Clustering Preparation #
- Standardized features using
StandardScalerto ensure all features contributed equally to clustering, preventing features with larger scales from dominating distance calculations. - Determined the optimal number of clusters to be 5 using:
- Elbow Method: Assessed within-cluster sum of squares (WCSS) for different cluster counts, with the “elbow” point indicating diminishing returns when adding more clusters.
- Silhouette Scores: Measured how similar objects are to their own cluster compared to other clusters; higher silhouette scores indicate better-defined clusters.
Dimensionality Reduction #
We used two techniques to visualize high-dimensional data in 2D:
- Principal Component Analysis (PCA): Linear dimension reduction projecting data onto orthogonal axes maximizing variance to obtain uncorrelated principal components.
- t-Distributed Stochastic Neighbor Embedding (t-SNE): Nonlinear probabilistic algorithm minimizing Kullback–Leibler divergence between joint probability distributions of high-dimensional and low-dimensional data to preserve local neighborhood structure for visualization.
K-means Clustering #
- Used K-means to group movies into the five identified clusters.
- Visualized resulting clusters in both PCA and t-SNE 2D projected spaces to observe separation and distribution.
- Analyzed cluster characteristics:
- Genre composition: Percentage of each genre within each cluster to identify dominant genres.

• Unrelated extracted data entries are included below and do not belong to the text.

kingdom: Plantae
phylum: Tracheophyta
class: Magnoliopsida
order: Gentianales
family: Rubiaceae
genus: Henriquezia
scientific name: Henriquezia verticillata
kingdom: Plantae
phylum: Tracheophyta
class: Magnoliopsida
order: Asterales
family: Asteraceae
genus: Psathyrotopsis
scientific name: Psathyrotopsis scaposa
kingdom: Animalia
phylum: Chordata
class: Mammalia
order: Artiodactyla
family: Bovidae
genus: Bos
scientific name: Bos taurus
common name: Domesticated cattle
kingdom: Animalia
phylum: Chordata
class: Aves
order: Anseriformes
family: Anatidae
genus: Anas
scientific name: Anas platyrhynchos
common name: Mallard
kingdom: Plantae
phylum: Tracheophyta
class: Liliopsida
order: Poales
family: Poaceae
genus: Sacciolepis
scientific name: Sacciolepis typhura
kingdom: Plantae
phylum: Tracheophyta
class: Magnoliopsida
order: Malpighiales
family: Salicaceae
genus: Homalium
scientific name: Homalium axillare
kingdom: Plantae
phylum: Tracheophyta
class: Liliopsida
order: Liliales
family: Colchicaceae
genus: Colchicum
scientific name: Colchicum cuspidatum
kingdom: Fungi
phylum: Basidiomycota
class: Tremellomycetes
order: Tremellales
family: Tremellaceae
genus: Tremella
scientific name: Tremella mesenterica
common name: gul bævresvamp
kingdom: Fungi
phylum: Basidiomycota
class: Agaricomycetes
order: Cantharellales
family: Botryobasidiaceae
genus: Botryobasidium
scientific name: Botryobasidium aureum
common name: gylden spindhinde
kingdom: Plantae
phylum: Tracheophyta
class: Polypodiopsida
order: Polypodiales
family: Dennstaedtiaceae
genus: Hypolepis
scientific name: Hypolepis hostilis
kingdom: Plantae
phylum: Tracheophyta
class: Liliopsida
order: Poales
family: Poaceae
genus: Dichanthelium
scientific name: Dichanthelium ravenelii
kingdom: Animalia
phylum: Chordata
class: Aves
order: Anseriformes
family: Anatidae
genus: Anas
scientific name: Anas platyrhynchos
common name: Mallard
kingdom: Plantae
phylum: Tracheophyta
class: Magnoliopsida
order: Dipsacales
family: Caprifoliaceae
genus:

- Average popularity, runtime, and vote averages for each cluster.
- Sample movie titles to provide concrete examples from each group.
Discussion #
Our analysis found that movie features like popularity, runtime, and vote averages are roughly normally distributed with some outliers, and that genres have low correlations with these features. Using both elbow and silhouette methods, we determined that five clusters were optimal.
We then used PCA and t-SNE to simplify the data into two dimensions, making it easier to see how movies cluster together. t-SNE did a better job of separating similar movies into distinct groups.
Here’s what we found:
- Cluster 0 mostly includes Action and Drama movies, with some Sci-Fi mixed in.
- Cluster 1 is almost entirely Comedy.
- Cluster 2 has a mix of Action, Drama, and Comedy.
- Cluster 3 is made up entirely of Horror movies.
- Cluster 4 is most diverse, including Comedy, Drama, Romance, Action, and Sci-Fi.
These insights show that our data naturally groups movies by genre and performance, which can be useful for things like recommendation systems, marketing strategies, and understanding viewer preferences.